程父听着程母口中越来越荒谬的借口,无奈地摇摇头,问程一:“实话实说,程一。你的选择,我不干涉,但原因,我觉得有必要,了解一点?”
“没什么。就是想出来,”程一说着苦涩地笑了笑,“这不是宁做鸡头,不做凤尾吗?”
“还是压力大了?”程父努力剖析着程一的话。
“算吧。”程一不假思索地点头,程父的目光却像游隼一样盯了程一两秒,而后什么也没说地移开目光,“调到哪个班确定了吗?”
“周肆他们班吧。”程一不敢抬头,他心虚地看着自己的饭碗,用自己以为的足够的镇定回答着,“正好有个照应。但也不是马上出来,可能还是呀等成绩下来之后。可能是在我返校之后。”

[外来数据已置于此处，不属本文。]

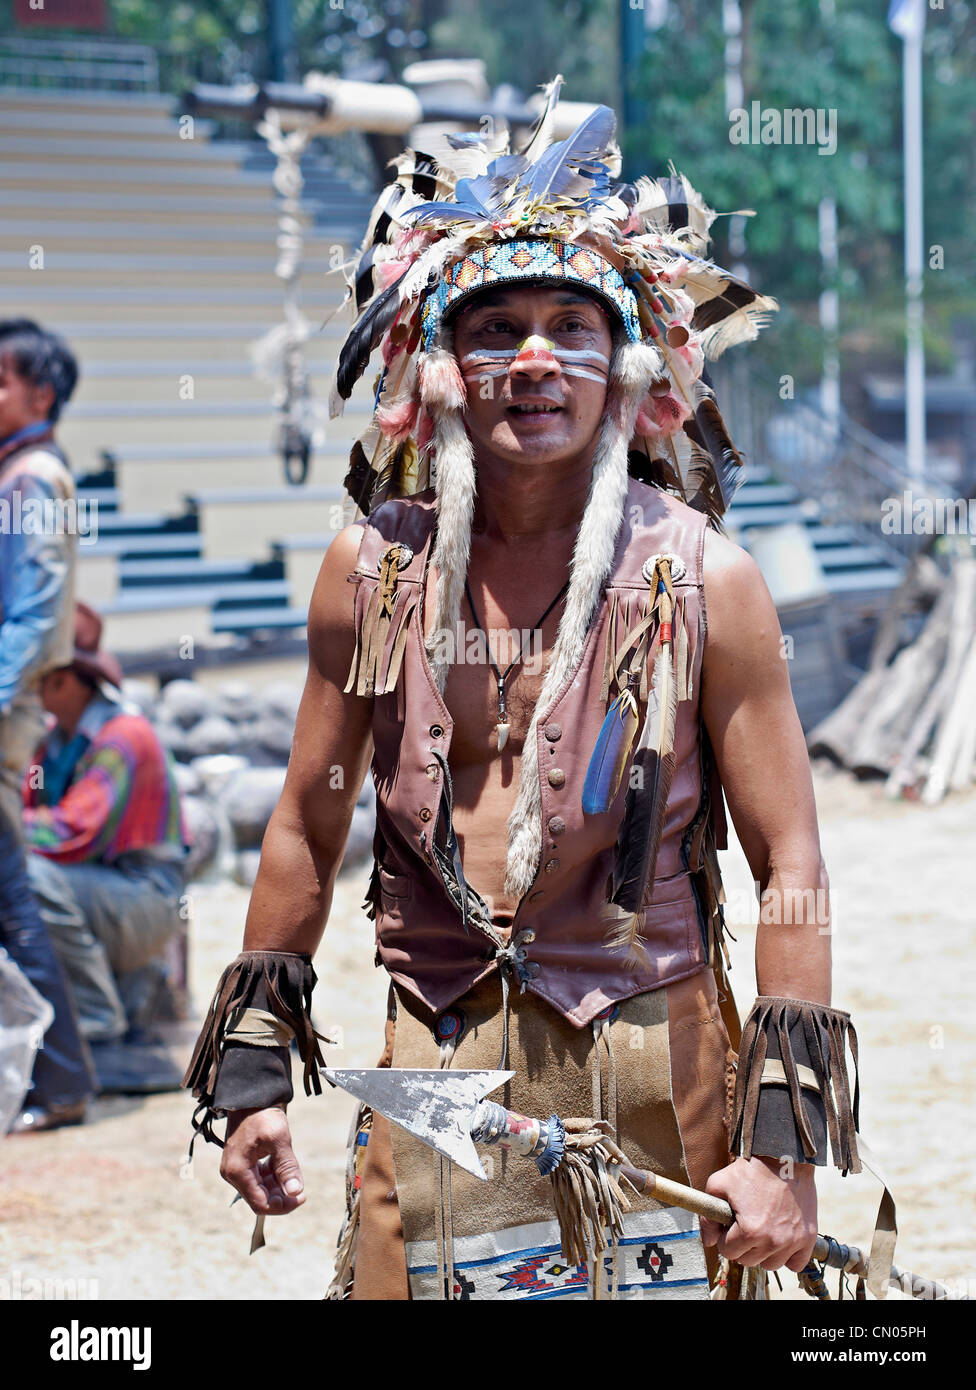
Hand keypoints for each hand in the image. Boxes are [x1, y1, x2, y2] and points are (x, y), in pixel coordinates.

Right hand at [220, 1105, 305, 1215]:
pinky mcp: (242, 1162)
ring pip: (260, 1189)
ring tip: (295, 1177)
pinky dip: (273, 1177)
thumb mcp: (279, 1140)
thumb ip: (287, 1167)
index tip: (301, 1199)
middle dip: (281, 1197)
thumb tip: (296, 1192)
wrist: (252, 1096)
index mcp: (238, 1171)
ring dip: (278, 1187)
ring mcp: (236, 1168)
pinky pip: (258, 1178)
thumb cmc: (263, 1115)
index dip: (282, 1206)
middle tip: (302, 1191)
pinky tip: (284, 1169)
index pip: (260, 1203)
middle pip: (260, 1198)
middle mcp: (233, 1173)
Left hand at [699, 1156, 817, 1271]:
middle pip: (748, 1261)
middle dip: (742, 1245)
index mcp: (749, 1231)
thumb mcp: (718, 1184)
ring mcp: (792, 1241)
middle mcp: (772, 1241)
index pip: (728, 1251)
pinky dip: (788, 1257)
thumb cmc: (751, 1169)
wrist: (784, 1158)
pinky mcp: (808, 1238)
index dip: (725, 1237)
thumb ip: (707, 1216)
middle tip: (745, 1225)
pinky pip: (796, 1264)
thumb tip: (709, 1241)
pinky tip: (781, 1241)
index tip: (730, 1224)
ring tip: (762, 1232)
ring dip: (763, 1252)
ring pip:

程父点了点头,语重心长地跟程母突然说道:“山里的野梅要开了,昨天本来说上山看看桂花树,没想到遇着旁边的梅树打骨朵了,你哪天有空,我带你上去看看?”
“滚开,一说儿子的事,你就扯东扯西?”程母撞了撞程父,但到底没有再责问程一。
程一一家在桌上沉默地吃过午饭,程母刀子嘴豆腐心,还给程一从程父的筷子下面抢了几块肉。程一每次都递碗接下来。
等吃过了午饭,程母兜着一筐子衣服去院子里搭的竹竿下晾晒;而坐在屋里泡了一杯陈茶,守着天光甚为悠闲的程父却突然叫住了从眼前经过的程一。
“程一,你过来。”
“啊?”程一走到程父旁边,端着茶杯坐下来,“怎么了?”
“我们昨天带学生看桂花,就感觉这桂花的香都挪到了梅花树上,倒是奇怪啊。”程父别有深意地提了一嘴。
“有什么奇怪呢,”程一喝了口茶,接话,“挨得近了,就相互成就?其实很多都是这样,也正好算相辅相成了。”
“相辅相成?”程父念了程一说的这四个字,“程一你啊,和周肆要好,是可以的,周肆这人,我瞧着也聪明,你既然要去,就好好带带他。不过,你要记得,是相辅相成,别转头三年后,就变成了同流合污。”
“嗯。”程一低头听着程父的告诫。
“那周肆已经知道这事了?”程父顺嘴问。
程一摇了摇头:“他……他还不知道。”
“那你想好怎么告诉他了?”程父意料之中地挑挑眉。
程一沉默了一会儿思考完,才抬头征询:“我觉得,提不提前告诉他这件事都好像意义不大,所以不如等船到桥头自然直,他早晚会知道的,也不差这一点时间。你觉得呢,爸爸?”
“我觉得,”程父的手掌在膝盖上摩挲了几个来回,“最好提前说一声吧,免得以周肆那孩子的脾气,他可能会不太能接受。”
“知道了。”程一也只是面上是答应了。
但事实上,这件事还是拖到了最后出完成绩,程一不得不下调到周肆他们班的时候。不过这都是后话了。